Swap Oktoberfests for nature fests all year around in Germany, with walking holidays in Germany opening up the likes of the Black Forest, elevated Alpine trails, the Rhine and Moselle rivers or the lesser-known Malerweg Trail. Cycling holidays in Germany are a great way to take in some of the country’s historical cities, such as the Elbe Cycle Path through Hamburg, Dresden or the Rhine Cycle Path, where every day along the way is also a bierfest anyway.
Where to go
One of our most popular cycling holidays in Germany is along part of the Rhine Cycle Path between Strasbourg, France and Mainz. Also known as the EuroVelo 15 route, this section follows UNESCO protected riverside paths, where majestic medieval castles cling to cliffs, and vineyards ripen royally. The Rheinsteig is also one of our top walking holidays in Germany, a 320km walking trail that hovers above the great river, allowing you to enjoy its twists, turns, ravines and, vitally, Rieslings.
Malerweg means ‘painters’ way’ and it’s named after the 18th century artists from the nearby Dresden Academy of Fine Arts who immortalised its landscapes in their work. This 115km walking trail leads you through the Elbe Sandstone Mountains, with walkers usually taking on either the north or south section, but nearly always coming back to complete the trail.
The Black Forest
One of the most iconic walking holidays in Germany, the Black Forest always lives up to expectations, especially when you include a trek up to Feldberg, the Schwarzwald’s highest peak at 1,493m.

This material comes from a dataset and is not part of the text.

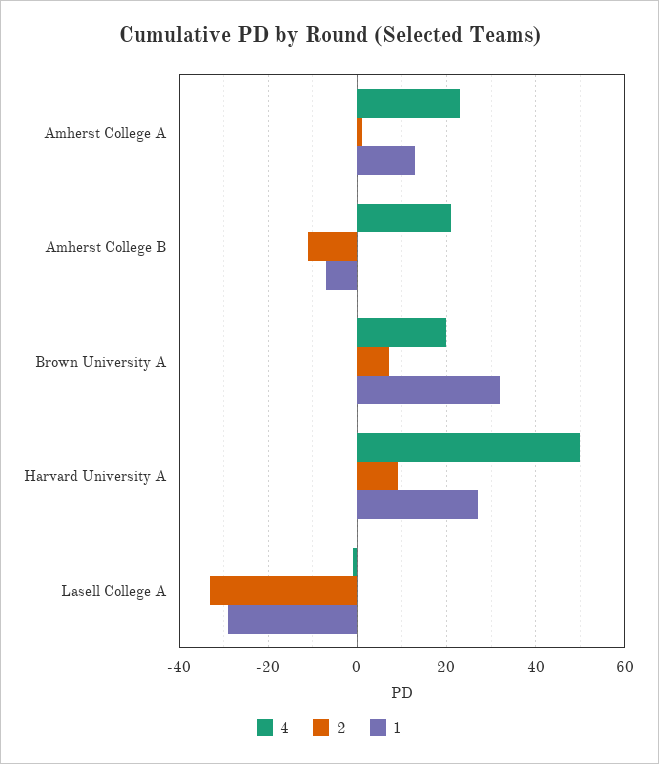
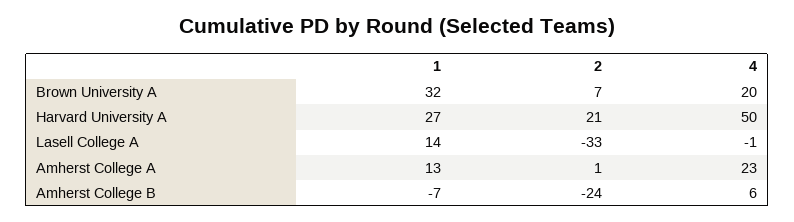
4, Amherst College B: 20 -> 6
2, Amherst College B: -10 -> -24
2, Harvard University A: 10 -> 21
1, Lasell College A: -30 -> 14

As well as proffering the most exquisite walking trails, with tranquil forests and secret waterfalls, keen wild swimmers should always have swimwear to hand, with the likes of Schluchsee and Titisee lakes beckoning along the way. With Black Forest Cake for afters, of course.
The German Alps
One of the most accessible ways to hike the German Alps is on the Lechweg Trail, a long-distance 125km waymarked way following the Lech River through Austria and Germany. Walk through lower Alpine valleys in Austria’s Lechtal Nature Park and complete your adventure in Germany’s Bavarian alpine region of Allgäu.
Things to do
- Germany has one of Europe’s cheapest and most efficient train services and one of its best-kept secrets is that young people up to the age of 14 travel free with the national rail operator, Deutsche Bahn, when travelling with adults.
- Germany boasts plenty of friendly rather than feisty cycle routes, such as Lake Constance, which kisses the shores of Germany, Austria and Switzerland, the Rhine and Elbe Cycle Paths where you can also rent e-bikes, and the wild and windy Baltic Coast.

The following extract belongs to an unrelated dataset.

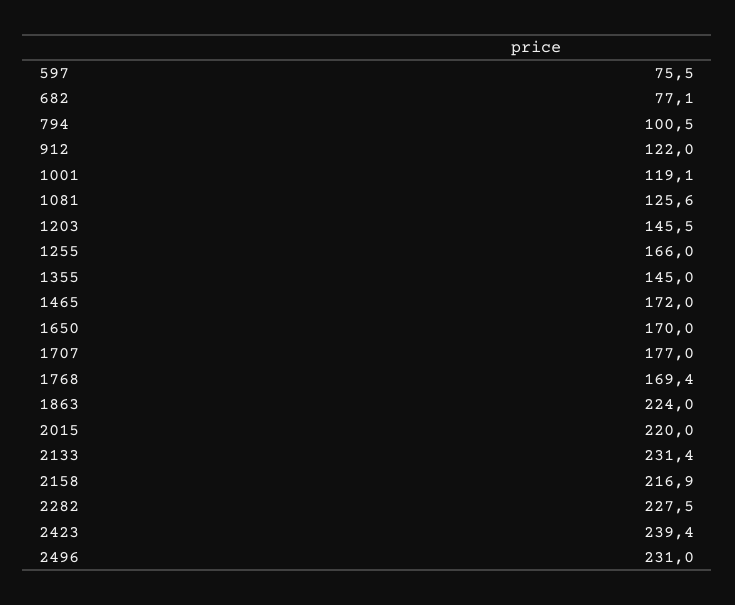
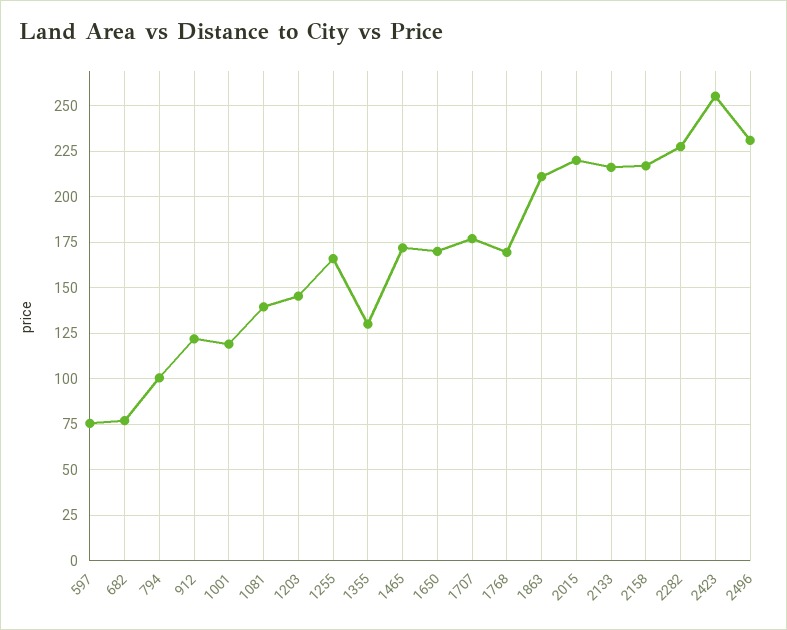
1081: 125.6 -> 140
1355: 145 -> 130
1863: 224 -> 210
2133: 231.4 -> 215
2423: 239.4 -> 255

- Germany tours are all about having a ‘guten Appetit’, with food taking centre stage just about everwhere you go. Kaffee und kuchen is a classic, pack your pannier with deli deliciousness from local butchers (metzgerei) and seek out Black Forest local markets for smoked hams, pastries and cakes.

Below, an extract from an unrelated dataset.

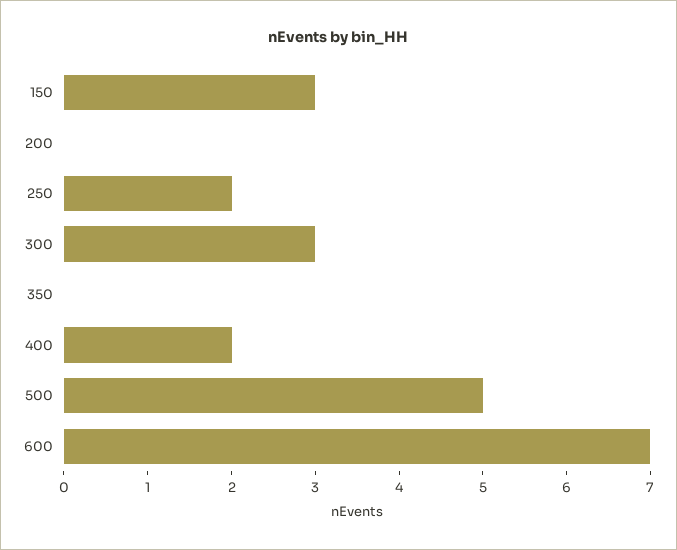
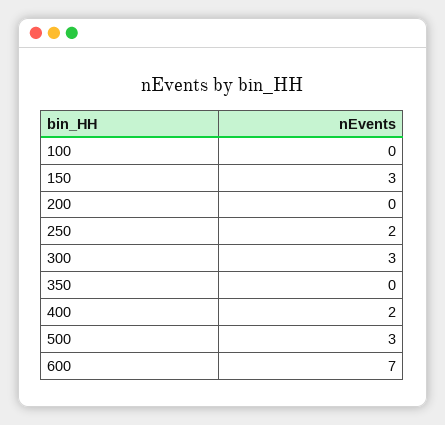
500: 5 -> 3
100: none -> 0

- Explore the northern Baltic coast, which is very popular with families seeking cycling holidays in Germany. With sandy beaches, pine forests and Hanseatic towns of Lübeck and Stralsund topping and tailing this trail, the Baltic is breezy and beautiful.
Responsible travel tips
- Germans often put native English speakers to shame as their English is so good, but do learn a few words before you go. It’s really worth a try, especially as Germany gifted us many words that apply to the outdoors, rucksack being one and wanderlust another. Prost is the most important word in many places of course.
- Germany has also gifted us with some of Europe’s most extensive hiking and cycling trails, all brilliantly maintained. Let’s show respect for these as their guests by always practising the principles of Leave No Trace.
- Germany has been well ahead of the sustainable and responsible travel movement compared with other countries around the world. It has also put barrier-free and accessible tourism at the heart of its inclusive vision, with its tourist board supporting people with physical and learning disabilities in an impressive way.
- Recycling and being waste conscious is part of the German DNA and, for example, most supermarkets have a scheme whereby you can claim back money for plastic and glass bottles.